[Saved data entries]
=====
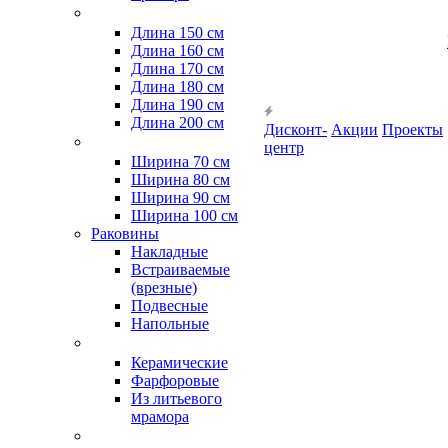
Длина 150 см
Длина 160 см
Длина 170 см
Длина 180 см
Длина 190 см
Длина 200 см
Дисконт-
Акции
Проекты
центр
Ширина 70 см
Ширина 80 см
Ширина 90 см
Ширина 100 см
Раковины
Накладные
Встраиваемые
(врезные)
Подвесные
Напольные
Керамические
Фарфоровые
Из литьевого
мрамора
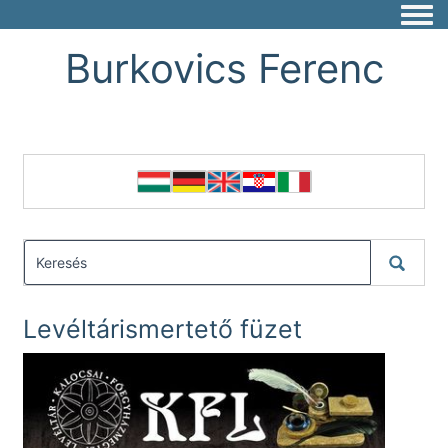
Togg
Burkovics Ferenc
Levéltárismertető füzet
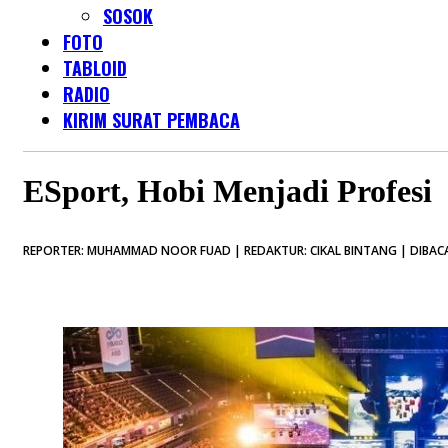
SOSOK
FOTO
TABLOID
RADIO
KIRIM SURAT PEMBACA
ESport, Hobi Menjadi Profesi
REPORTER: MUHAMMAD NOOR FUAD | REDAKTUR: CIKAL BINTANG | DIBACA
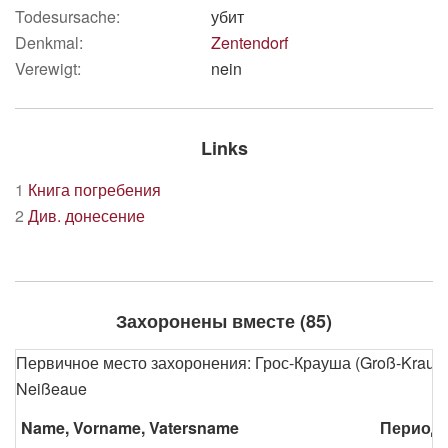
Todesursache:
убит
Denkmal:
Zentendorf
Verewigt:
nein
Links
1
Книга погребения
2
Див. донесение
Захоронены вместе (85)
Первичное место захоронения: Грос-Крауша (Groß-Krausch
Neißeaue
Name, Vorname, Vatersname
Период 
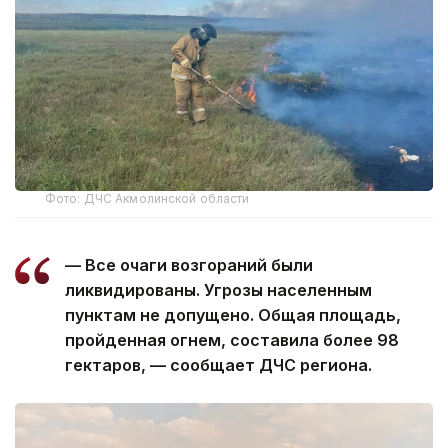
Фото: ДЧС Акмолинской области
— Все очаги возгораний были
ликвидированы. Угрозы населенным
пунктам не допущено. Общая площадь,
пройденная огнем, составила более 98
гектаров, — сообщает ДЧС региона.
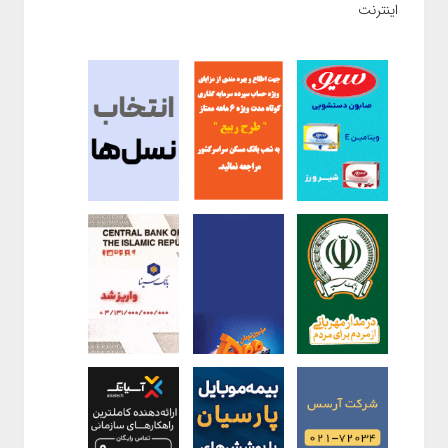
اینترنت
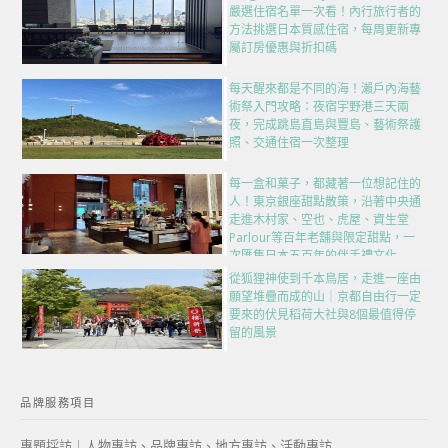
嚴選住宿名單一次看！內行旅行者的
方法挑選日本質感住宿，每周更新專
屬訂房優惠與折扣碼
每天醒來都是不同的海！瀨戶內海藝
術祭入門攻略：夜宿宇野港三天兩
夜，完成跳島直島與豐島、藝術祭護
照、交通住宿一次整理
每一盒和菓子，都藏著一位想記住的
人！東京銀座甜點散策，沿著中央通
走進木村家、空也、虎屋、資生堂
Parlour等百年老舖與限定甜點，一
次匯集日本五百年的伴手禮文化
從狐狸神使到千本鳥居，走進一座由
願望堆疊而成的山｜京都自由行一定
要來的伏見稻荷大社與8個最值得停
留的風景
品牌服務項目
專題採訪｜人物專訪、品牌專訪、地方專訪、活動專訪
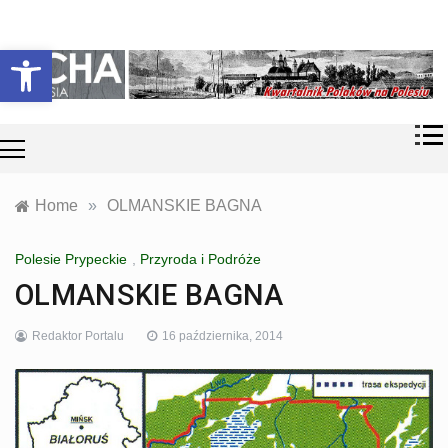
Skip
Historia i
Echa
to
Otwórz pasek narzędzi
współczesność
content
Polaków na
Polesiu.
Polesia
Przyroda,
zabytki, kultura
i wspomnienia
z Polesia.
Home
»
OLMANSKIE BAGNA
Polesie Prypeckie
,
Przyroda i Podróże
OLMANSKIE BAGNA
Redaktor Portalu
16 października, 2014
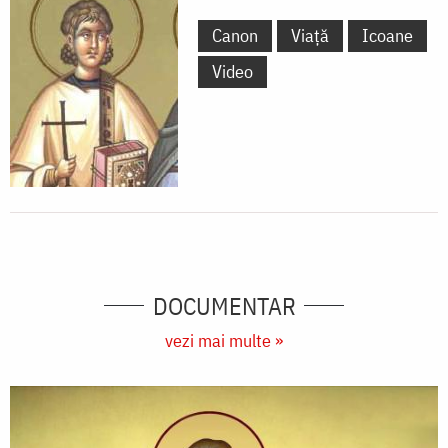
Canon
Viață
Icoane
Video
DOCUMENTAR
vezi mai multe »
=====
* Task to carry out
Could you return all the entries exactly as they appear, minus the pictures?

* Final answer
Длина 150 см
Длина 160 см
Длина 170 см
Длина 180 см
Длина 190 см
Длина 200 см
Дисконт-
Акции
Проекты
центр
Ширина 70 см
Ширина 80 см
Ширина 90 см
Ширина 100 см
Раковины
Накладные
Встраиваемые
(врезные)
Подвесные
Напольные
Керамические
Фарфоровые
Из литьевого
мрамора
Togg
Burkovics Ferenc
Levéltárismertető füzet
SOSOK
FOTO
TABLOID
RADIO
KIRIM SURAT PEMBACA
ESport, Hobi Menjadi Profesi
REPORTER: MUHAMMAD NOOR FUAD | REDAKTUR: CIKAL BINTANG | DIBACA
Todesursache:
убит
Denkmal:
Zentendorf
Verewigt:
nein
Links
1
Книга погребения
2
Див. донесение
Захоронены вместе (85)
Первичное место захоронения: Грос-Крауша (Groß-Krausch
Neißeaue
Name, Vorname, Vatersname
Период 
Фото: ДЧС Акмолинской области
— Все очаги возгораний были
ликвидированы. Угрозы населенным
пунктам не допущено. Общая площадь,
пройденная огнем, составила более 98
гектаров, — сообщает ДЧС региона.
اینترنت
嚴選住宿名單一次看！內行旅行者的
方法挑選日本質感住宿，每周更新專
屬訂房優惠與折扣碼
每天醒來都是不同的海！瀨戶內海藝
術祭入門攻略：夜宿宇野港三天兩
夜，完成跳島直島與豐島、藝術祭護
照、交通住宿一次整理
每一盒和菓子，都藏著一位想記住的
人！東京銀座甜點散策，沿著中央通
走進木村家、空也、虎屋、資生堂
Parlour等百年老舖與限定甜點，一
次匯集日本五百年的伴手禮文化
從狐狸神使到千本鳥居，走進一座由
願望堆疊而成的山｜京都自由行一定
要來的伏見稻荷大社與8個最值得停
留的風景
品牌服務項目
專題採訪｜人物專訪、品牌專訪、地方專訪、活動專訪
Skip
Historia i
Echa
to
Otwórz pasek narzędzi
współczesność
content
Polaków na
Polesiu.
Polesia
Przyroda,
zabytki, kultura
i wspomnienia
z Polesia.
Home
»
OLMANSKIE BAGNA
Polesie Prypeckie
,
Przyroda i Podróże
OLMANSKIE BAGNA
Redaktor Portalu
16 października, 2014
Canon
Viață
Icoane
Video
DOCUMENTAR
vezi mai multe »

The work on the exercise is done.